2017 Annual WASLA Conference

Spokane Convention Center, April 21, 2017
One Day, Dynamic Sessions, Ultimate Location



1:30-2:30 PM
The Social and Ecological Legacies of Post-industrial Sites and Their Potential Futures


As cities and towns grapple with repurposing of post-industrial sites, the cheapest and easiest solution is often to demolish existing structures and cart off polluted soils to waste facilities in order to make room for new development.  However, a tabula rasa approach misses an opportunity for creating continuity between a site’s history and its potential future.  Looking at specific cases in Washington State such as the Bellingham Waterfront development and Hanford Nuclear Site/National Monument decommissioning - both of which are currently underway - this presentation discusses the challenges landscape architects face in preserving historic integrity and collective memory while also addressing the residual pollution often accompanying historic industrial sites.

Lead Speaker:

Kasia Keeley 

Speaker Bio:

Kasia Keeley
Kasia Keeley is currently completing the graduate program in Landscape Architecture at the University of Washington and has focused her education on the remediation of post-industrial sites.

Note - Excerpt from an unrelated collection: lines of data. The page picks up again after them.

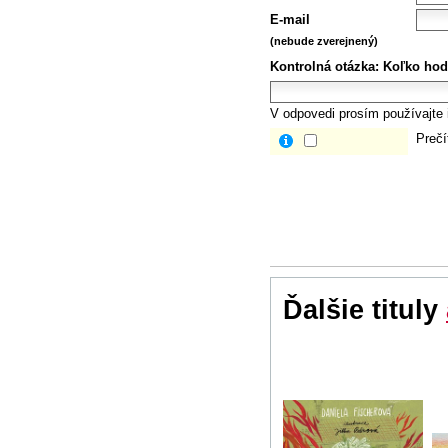
E-mail
(nebude zverejnený)
Kontrolná otázka:
Koľko hod
V odpovedi prosím používajte i
Prečí
Ďalšie tituly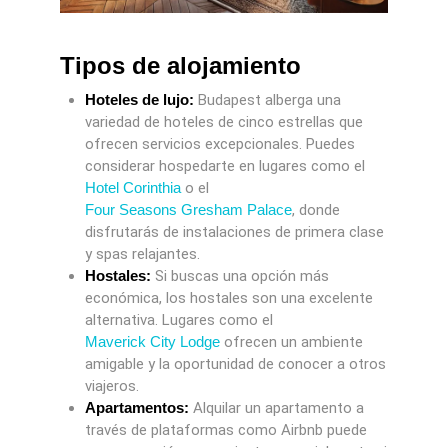
Tipos de alojamiento
Hoteles de lujo:
Budapest alberga una
variedad de hoteles de cinco estrellas que
ofrecen servicios excepcionales. Puedes
considerar hospedarte en lugares como el
Hotel Corinthia
o el
Four Seasons Gresham Palace
, donde
disfrutarás de instalaciones de primera clase
y spas relajantes.
Hostales:
Si buscas una opción más
económica, los hostales son una excelente
alternativa. Lugares como el
Maverick City Lodge
ofrecen un ambiente
amigable y la oportunidad de conocer a otros
viajeros.
Apartamentos:
Alquilar un apartamento a
través de plataformas como Airbnb puede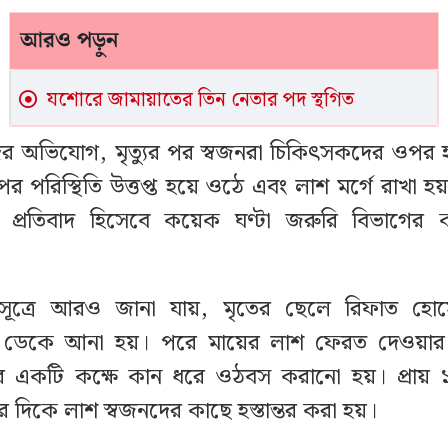
আরও পড়ুন
যশোরে জামায়াতের তিন নেতার পদ স্থগিত
 অভিযোগ, মৃত্যুর পর স্বজনরা চিকিৎসকদের ওপর হা
 পরিস্থিতি উত্তপ্ত হয়ে ওঠে এবং লাশ মর্গে রাখা হয়
প্রতিবাদ হিসেবে কয়েক ঘণ্টা জরুরি বিভাগের কার
 সূত্রে আরও জানা যায়, মৃতের ছেলে রিফাত হো
 ডেকে আনা হয়। পরে মায়ের লাশ ফেরত দেওয়ার 
র একটি কক্ষে কান ধরে ওঠবস করানো হয়। প্রায় ১
 দিকে লাশ স্বজনদের কাছে হস্তান্তর করা হয়।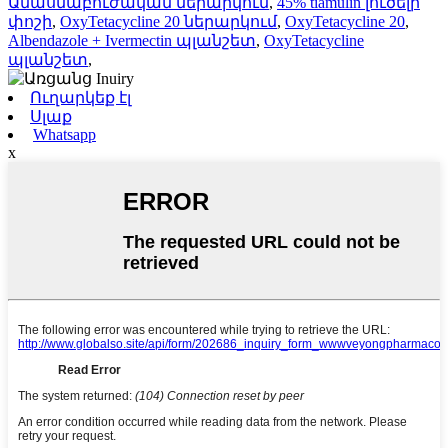
Անասնաբուժական ներարկում
,
45% tiamulin լուծելի
փոշի
,
OxyTetacycline 20 ներարկում
,
OxyTetacycline 20
,
Albendazole + Ivermectin պլանշետ
,
OxyTetacycline
պլանշետ
,
Ուղարկեք էլ
Սլաք
Whatsapp
x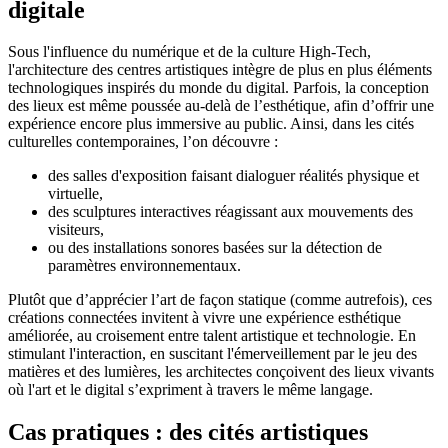
digitale
Sous l'influence du numérique et de la culture High-Tech,
l'architecture des centres artistiques intègre de plus en plus éléments
technologiques inspirés du monde du digital. Parfois, la conception
des lieux est même poussée au-delà de l’esthétique, afin d’offrir une
expérience encore plus immersive au public. Ainsi, dans les cités
culturelles contemporaines, l’on découvre :
des salles d'exposition faisant dialoguer réalités physique et
virtuelle,
des sculptures interactives réagissant aux mouvements des
visiteurs,
ou des installations sonores basées sur la détection de
paramètres environnementaux.
Plutôt que d’apprécier l’art de façon statique (comme autrefois), ces
créations connectées invitent à vivre une expérience esthétique
améliorée, au croisement entre talent artistique et technologie. En
stimulant l'interaction, en suscitant l'émerveillement par le jeu des
matières et des lumières, les architectes conçoivent des lieux vivants
où l'art et le digital s’expriment à travers le même langage.
Cas pratiques : des cités artistiques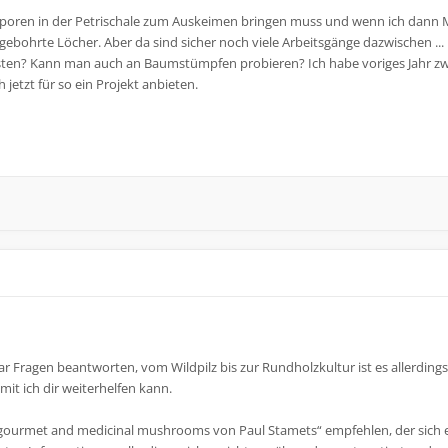
al Sporen in der Petrischale zum Auskeimen bringen muss und wenn ich dann 
rgebohrte Löcher. Aber da sind sicher noch viele Arbeitsgänge dazwischen ...
esten? Kann man auch an Baumstümpfen probieren? Ich habe voriges Jahr 
etzt für so ein Projekt anbieten.
ar Fragen beantworten, vom Wildpilz bis zur Rundholzkultur ist es allerdin
t ich dir weiterhelfen kann.
 gourmet and medicinal mushrooms von Paul Stamets“ empfehlen, der sich e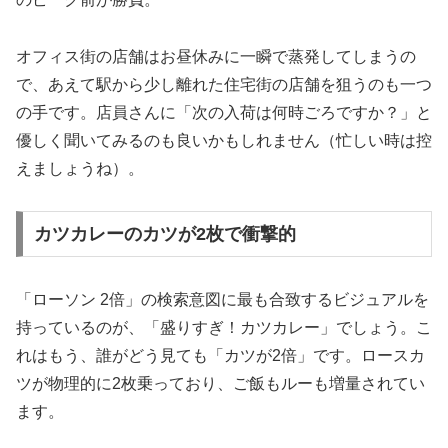
オフィス街の店舗はお昼休みに一瞬で蒸発してしまうの
で、あえて駅から少し離れた住宅街の店舗を狙うのも一つ
の手です。店員さんに「次の入荷は何時ごろですか？」と
優しく聞いてみるのも良いかもしれません（忙しい時は控
えましょうね）。
カツカレーのカツが2枚で衝撃的
「ローソン 2倍」の検索意図に最も合致するビジュアルを
持っているのが、「盛りすぎ！カツカレー」でしょう。こ
れはもう、誰がどう見ても「カツが2倍」です。ロースカ
ツが物理的に2枚乗っており、ご飯もルーも増量されてい
ます。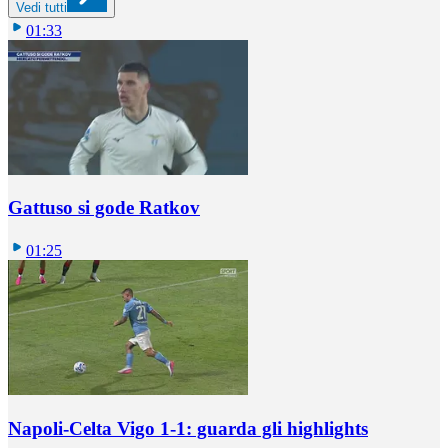
Vedi tutti
01:33
Gattuso si gode Ratkov
01:25
Napoli-Celta Vigo 1-1: guarda gli highlights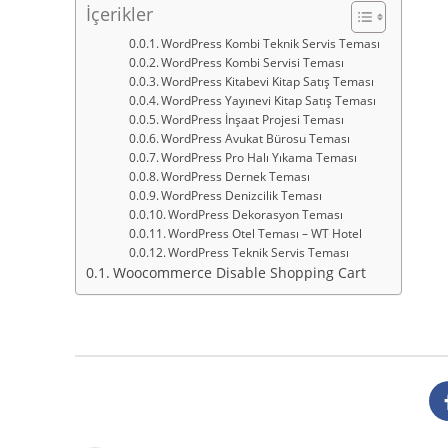
İçerikler
WordPress Kombi Teknik Servis Teması
WordPress Kombi Servisi Teması
WordPress Kitabevi Kitap Satış Teması
WordPress Yayınevi Kitap Satış Teması
WordPress İnşaat Projesi Teması
WordPress Avukat Bürosu Teması
WordPress Pro Halı Yıkama Teması
WordPress Dernek Teması
WordPress Denizcilik Teması
WordPress Dekorasyon Teması
WordPress Otel Teması – WT Hotel
WordPress Teknik Servis Teması
Woocommerce Disable Shopping Cart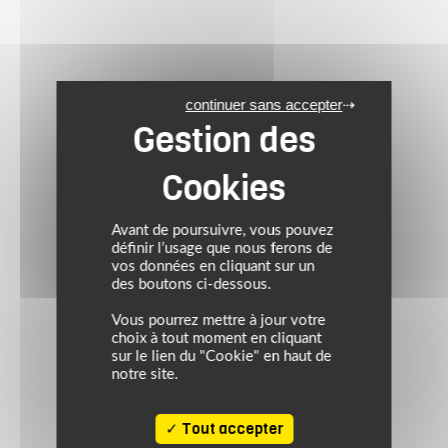
continuer sans accepter
Avant de poursuivre, vous pouvez
définir l’usage que nous ferons de
vos données en cliquant sur un
des boutons ci-dessous.
Vous pourrez mettre à jour votre
choix à tout moment en cliquant
sur le lien du "Cookie" en haut de
notre site.
Tout accepter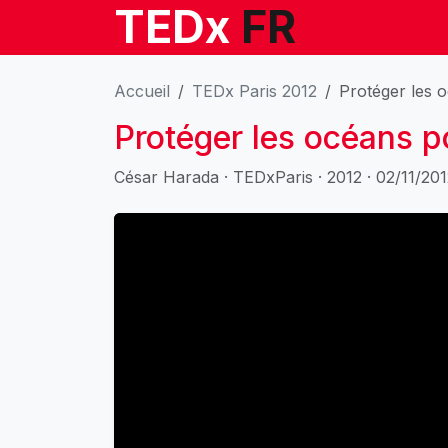
TEDx
FR
Accueil
TEDx Paris 2012
Protéger les 
Protéger les océans p
César Harada · TEDxParis · 2012 · 02/11/20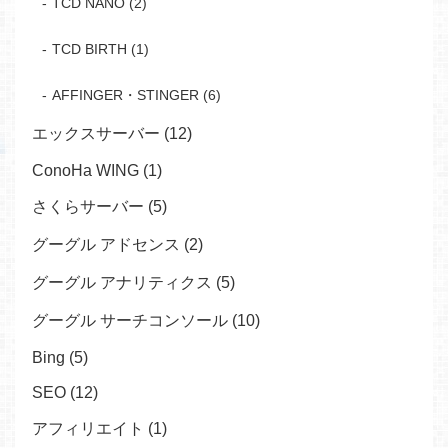
TCD NANO (2)
TCD BIRTH (1)
AFFINGER・STINGER (6)
エックスサーバー (12)
ConoHa WING (1)
さくらサーバー (5)
グーグル アドセンス (2)
グーグル アナリティクス (5)
グーグル サーチコンソール (10)
Bing (5)
SEO (12)
アフィリエイト (1)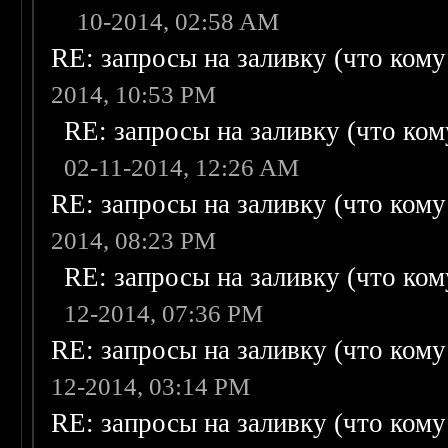
10-2014, 02:58 AM
RE: запросы на заливку (что кому н
2014, 10:53 PM
RE: запросы на заливку (что кому
02-11-2014, 12:26 AM
RE: запросы на заливку (что кому н
2014, 08:23 PM
RE: запросы на заливку (что кому
12-2014, 07:36 PM
RE: запросы на заливку (что кому н
12-2014, 03:14 PM
RE: запросы на заливку (что кому н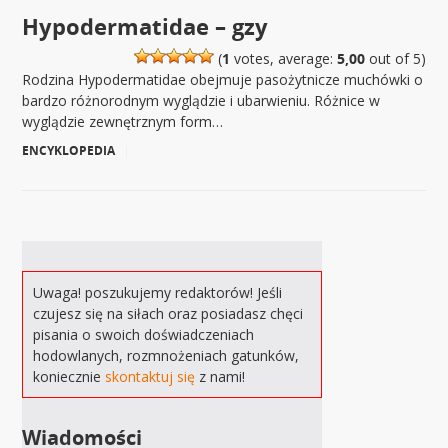
Hypodermatidae – gzy
(
1
votes, average:
5,00
out of 5)
Rodzina Hypodermatidae obejmuje pasożytnicze muchówki o
bardzo różnorodnym wyglądzie i ubarwieniu. Różnice w
wyglądzie zewnętrznym form…
ENCYKLOPEDIA
|
Uwaga! poszukujemy redaktorów! Jeśli
czujesz się na siłach oraz posiadasz chęci
pisania o swoich doświadczeniach
hodowlanych, rozmnożeniach gatunków,
koniecznie
skontaktuj się
z nami!
Wiadomości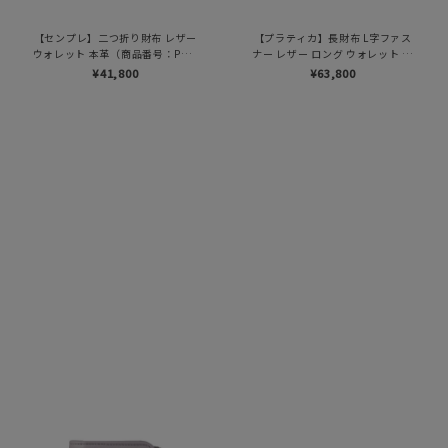
【センプレ】二つ折り財布 レザー
【プラティカ】長財布 L字ファス
ウォレット 本革（商品番号：P25-
ナー レザー ロング ウォレット 本
50704）
革（商品番号：P25-50502）
¥41,800
¥63,800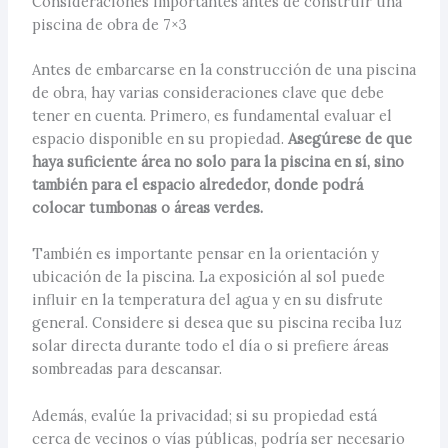
Consideraciones importantes antes de construir una
piscina de obra de 7×3
Antes de embarcarse en la construcción de una piscina
de obra, hay varias consideraciones clave que debe
tener en cuenta. Primero, es fundamental evaluar el
espacio disponible en su propiedad.
Asegúrese de que
haya suficiente área no solo para la piscina en sí, sino
también para el espacio alrededor, donde podrá
colocar tumbonas o áreas verdes.
También es importante pensar en la orientación y
ubicación de la piscina. La exposición al sol puede
influir en la temperatura del agua y en su disfrute
general. Considere si desea que su piscina reciba luz
solar directa durante todo el día o si prefiere áreas
sombreadas para descansar.
Además, evalúe la privacidad; si su propiedad está
cerca de vecinos o vías públicas, podría ser necesario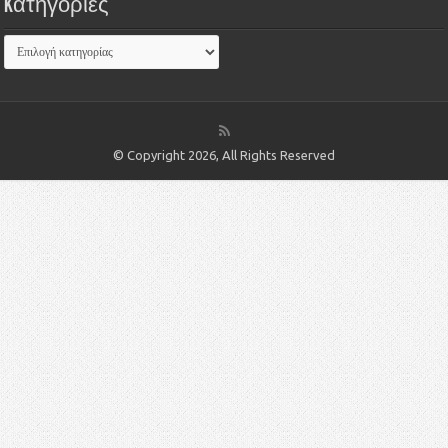
Kατηγορίες
© Copyright 2026, All Rights Reserved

In the fall 2016, she conducted research for the Valle Fellowship in Sweden regarding the ecological and social impact of post-industrial/post-nuclear sites.  This work culminated in a seminar presentation, and is being used as groundwork for her master’s thesis focused on the Hanford Nuclear Site and its simultaneous placement on the US Superfund list and the Manhattan Project National Historic Park.

Learning Objectives:
  • Become familiar with the current discourse in the field of historic preservation regarding post-industrial structures and community engagement with these sites. 
  • Learn through specific case studies in WA how different kinds of waste are typically treated and what this means ecologically and socially for the sites. 
  • Learn about the alternatives to common remediation practices and the ecological and financial balance of these alternatives.